The grassy banks and soft curves of the Rappahannock extend 184 miles from the Blue Ridge Mountains to the Chesapeake Bay. It's a communal river enjoyed by thousands of people for much more than its bucolic views. Some fishermen all but live off it -- eating the carp, bass and catfish they catch along its shores. Others attend church services along the river, where pastors wade in and baptize believers.
Smith Coleman was married alongside the river, at one of the campsites north of the city. An Orange County teacher who has fly-fished on the river since arriving as a freshman at what was then Mary Washington College in the 1980s (now Mary Washington University), Coleman said there is a "magical twilight" about the Rappahannock in the evening.
"Unless you are on it [in a boat] or wading in it, you can't quite imagine how pretty and aesthetic it is," he said. "You watch the light change, and you see a great blue heron doing what you're doing a hundred yards up.

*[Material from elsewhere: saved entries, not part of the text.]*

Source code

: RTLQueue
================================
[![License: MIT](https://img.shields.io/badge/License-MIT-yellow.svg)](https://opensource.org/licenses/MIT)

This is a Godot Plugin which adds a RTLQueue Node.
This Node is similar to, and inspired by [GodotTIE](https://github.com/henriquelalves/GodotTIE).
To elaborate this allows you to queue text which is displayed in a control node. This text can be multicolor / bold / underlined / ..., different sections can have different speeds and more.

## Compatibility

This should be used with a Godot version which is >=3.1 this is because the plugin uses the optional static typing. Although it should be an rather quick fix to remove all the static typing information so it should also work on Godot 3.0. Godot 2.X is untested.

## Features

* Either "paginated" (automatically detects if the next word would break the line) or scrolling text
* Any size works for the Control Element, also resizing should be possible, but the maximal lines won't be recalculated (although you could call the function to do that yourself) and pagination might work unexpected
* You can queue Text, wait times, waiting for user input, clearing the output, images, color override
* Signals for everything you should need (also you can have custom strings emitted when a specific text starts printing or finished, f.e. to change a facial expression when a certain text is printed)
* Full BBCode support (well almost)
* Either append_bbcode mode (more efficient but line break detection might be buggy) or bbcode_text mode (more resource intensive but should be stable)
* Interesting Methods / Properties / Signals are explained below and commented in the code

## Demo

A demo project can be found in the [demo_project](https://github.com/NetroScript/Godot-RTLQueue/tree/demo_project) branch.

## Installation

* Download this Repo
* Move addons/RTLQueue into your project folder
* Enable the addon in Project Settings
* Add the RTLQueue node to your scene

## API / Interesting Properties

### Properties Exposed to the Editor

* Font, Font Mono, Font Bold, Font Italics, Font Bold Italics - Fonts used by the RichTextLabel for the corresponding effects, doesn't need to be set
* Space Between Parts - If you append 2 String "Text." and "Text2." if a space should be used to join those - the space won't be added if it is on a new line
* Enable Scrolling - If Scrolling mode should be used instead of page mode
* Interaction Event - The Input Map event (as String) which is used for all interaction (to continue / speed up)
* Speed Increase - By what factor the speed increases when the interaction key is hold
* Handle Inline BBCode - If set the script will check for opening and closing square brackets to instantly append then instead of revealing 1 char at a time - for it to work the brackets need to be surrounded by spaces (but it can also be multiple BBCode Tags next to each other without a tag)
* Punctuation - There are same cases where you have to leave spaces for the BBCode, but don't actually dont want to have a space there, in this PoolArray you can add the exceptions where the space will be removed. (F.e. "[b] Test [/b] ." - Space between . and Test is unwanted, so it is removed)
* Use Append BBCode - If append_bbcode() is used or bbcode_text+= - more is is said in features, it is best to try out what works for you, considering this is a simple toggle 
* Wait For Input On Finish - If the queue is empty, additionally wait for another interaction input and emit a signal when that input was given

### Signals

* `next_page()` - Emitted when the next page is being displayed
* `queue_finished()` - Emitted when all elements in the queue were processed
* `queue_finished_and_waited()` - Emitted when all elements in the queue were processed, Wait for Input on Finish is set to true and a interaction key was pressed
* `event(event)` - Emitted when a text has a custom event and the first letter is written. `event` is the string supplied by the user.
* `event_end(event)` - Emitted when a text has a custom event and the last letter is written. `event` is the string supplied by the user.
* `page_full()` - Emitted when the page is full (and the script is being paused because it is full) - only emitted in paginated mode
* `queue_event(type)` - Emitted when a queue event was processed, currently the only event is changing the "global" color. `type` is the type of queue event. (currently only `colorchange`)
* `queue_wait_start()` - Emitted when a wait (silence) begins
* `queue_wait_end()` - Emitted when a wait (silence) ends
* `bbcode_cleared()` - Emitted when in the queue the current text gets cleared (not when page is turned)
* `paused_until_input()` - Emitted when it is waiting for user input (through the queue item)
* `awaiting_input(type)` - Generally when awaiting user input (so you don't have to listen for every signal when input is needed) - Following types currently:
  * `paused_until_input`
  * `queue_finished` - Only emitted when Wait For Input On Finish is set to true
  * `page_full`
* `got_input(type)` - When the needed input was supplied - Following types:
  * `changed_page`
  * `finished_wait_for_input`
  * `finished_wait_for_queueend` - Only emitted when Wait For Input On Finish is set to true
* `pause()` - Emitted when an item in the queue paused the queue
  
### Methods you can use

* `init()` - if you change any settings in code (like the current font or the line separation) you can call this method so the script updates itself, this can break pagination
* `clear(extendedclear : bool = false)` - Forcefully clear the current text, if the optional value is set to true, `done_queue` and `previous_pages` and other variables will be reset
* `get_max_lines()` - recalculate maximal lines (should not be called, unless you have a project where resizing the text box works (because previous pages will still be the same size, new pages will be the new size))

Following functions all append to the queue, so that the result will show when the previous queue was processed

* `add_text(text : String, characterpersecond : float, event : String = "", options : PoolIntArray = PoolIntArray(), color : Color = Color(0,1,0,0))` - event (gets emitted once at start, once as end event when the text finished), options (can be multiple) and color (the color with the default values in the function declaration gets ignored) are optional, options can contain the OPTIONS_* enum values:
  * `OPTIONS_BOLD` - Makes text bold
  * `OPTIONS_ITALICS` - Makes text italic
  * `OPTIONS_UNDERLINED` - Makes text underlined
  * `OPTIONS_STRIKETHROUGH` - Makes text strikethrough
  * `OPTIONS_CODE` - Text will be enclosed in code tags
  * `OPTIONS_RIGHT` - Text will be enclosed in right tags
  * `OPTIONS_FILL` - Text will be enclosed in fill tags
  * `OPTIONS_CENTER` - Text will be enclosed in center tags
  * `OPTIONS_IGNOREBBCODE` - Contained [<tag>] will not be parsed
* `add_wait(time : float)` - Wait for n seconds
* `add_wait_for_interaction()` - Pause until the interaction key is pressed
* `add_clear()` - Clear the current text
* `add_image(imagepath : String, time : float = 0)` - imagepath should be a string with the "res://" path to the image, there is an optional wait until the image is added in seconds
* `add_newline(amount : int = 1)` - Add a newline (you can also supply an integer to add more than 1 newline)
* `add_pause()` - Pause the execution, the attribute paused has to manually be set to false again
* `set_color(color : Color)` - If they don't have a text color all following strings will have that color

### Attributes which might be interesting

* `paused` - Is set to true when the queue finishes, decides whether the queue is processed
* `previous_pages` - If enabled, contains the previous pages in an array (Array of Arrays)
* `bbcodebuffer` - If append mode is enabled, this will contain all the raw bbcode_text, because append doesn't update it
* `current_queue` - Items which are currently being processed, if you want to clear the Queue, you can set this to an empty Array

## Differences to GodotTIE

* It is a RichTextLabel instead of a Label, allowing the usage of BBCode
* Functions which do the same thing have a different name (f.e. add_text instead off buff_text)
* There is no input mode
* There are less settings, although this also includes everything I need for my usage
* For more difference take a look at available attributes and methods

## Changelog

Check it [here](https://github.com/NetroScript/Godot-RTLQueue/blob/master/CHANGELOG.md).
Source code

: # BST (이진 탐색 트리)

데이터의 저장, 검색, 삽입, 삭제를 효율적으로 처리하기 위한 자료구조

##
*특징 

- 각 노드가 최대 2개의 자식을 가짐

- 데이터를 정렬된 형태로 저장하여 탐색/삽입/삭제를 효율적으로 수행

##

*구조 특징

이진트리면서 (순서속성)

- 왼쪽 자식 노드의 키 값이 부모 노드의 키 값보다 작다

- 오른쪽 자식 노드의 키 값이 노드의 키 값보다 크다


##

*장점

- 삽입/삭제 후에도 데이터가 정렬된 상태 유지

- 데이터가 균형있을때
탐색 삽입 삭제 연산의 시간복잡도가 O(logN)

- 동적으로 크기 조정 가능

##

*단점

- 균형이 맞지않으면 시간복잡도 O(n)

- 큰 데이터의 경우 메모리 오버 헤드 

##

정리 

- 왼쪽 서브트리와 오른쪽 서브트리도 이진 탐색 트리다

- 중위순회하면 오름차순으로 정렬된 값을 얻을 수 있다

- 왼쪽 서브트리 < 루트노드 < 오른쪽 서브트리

Then the peepers [frogs] come, and you hear all this amazing stuff, right in the midst of a really urban area."
But the lazy, peaceful scene of the Rappahannock can belie the river's danger. Although the river is no more than a few feet deep as it passes through Fredericksburg, its bottom has many holes, including some that plunge 9 feet deep. Since the 1970s, more than 70 people have drowned in the river, which can move deceptively fast and can overpower those who have drunk too much alcohol or don't know how to swim. Officials have recently begun posting large signs at popular swimming spots warning: "Danger! The river can kill!"
A disproportionate number of those who have drowned have been members of the Washington area's fast-growing Hispanic population, either locals or people who have driven down from Prince William County. Signs are now also posted in Spanish.
While public use of the river is one of the region's badges of pride, advocates recognize that the rising population around Fredericksburg -- now more than a quarter-million -- can easily endanger water quality and the health of fish and wildlife.
Since 1969, Fredericksburg, a city of 20,000, has owned 4,200 acres of riverfront property -- most of it in neighboring counties -- and there is virtually no riverside development for many miles. Compared with the neighboring Potomac, James and Shenandoah rivers, the Rappahannock has remained relatively protected and clean. But as the region's real estate values skyrocket, river advocates have been pushing much harder for the city to put the land in a permanent easement so no future city council could allow its development.
Bob Gramman, who has been canoeing the Rappahannock's whitewater sections since the 1970s, said he doesn't think the river has changed significantly, although he has. Now retired, he can take his boat out any time of day, and he loves being in the river well beyond sunset.
"We've done some beautiful moonlight paddles," he said. But how could he see? "It didn't matter. We know the river."
Another generation was coming to know the river one recent night along a short stretch of downtown boardwalk known as the City Dock. As an old-fashioned paddle-wheel tour boat churned south for a dinner cruise -- "The Love Boat" theme wafting from its decks -- Tammy Hawkins was putting a worm on a fish hook for her 10-year-old son, Devin.
"He just felt like fishing tonight," said Hawkins, who lives in Fredericksburg. "We're lucky we can just come down to the Rappahannock."